##### Data extracts #####

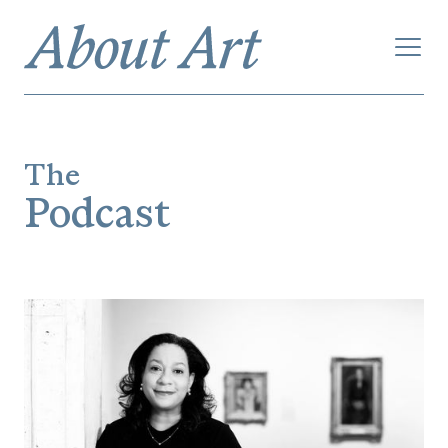
The
Podcast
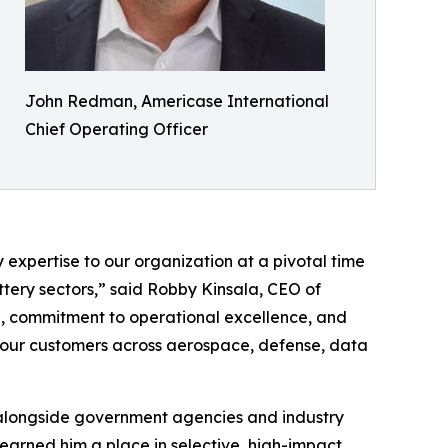
John Redman, Americase International
Chief Operating Officer
expertise to our organization at a pivotal time
ttery sectors,” said Robby Kinsala, CEO of
e, commitment to operational excellence, and
e our customers across aerospace, defense, data
 alongside government agencies and industry
earned him a place in selective, high-impact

#####

■ Work to be completed
Copy out the entries above in full and exactly, skipping every picture.

■ Response below
The
Podcast
John Redman, Americase International
Chief Operating Officer
expertise to our organization at a pivotal time
ttery sectors,” said Robby Kinsala, CEO of
e, commitment to operational excellence, and
e our customers across aerospace, defense, data
 alongside government agencies and industry
earned him a place in selective, high-impact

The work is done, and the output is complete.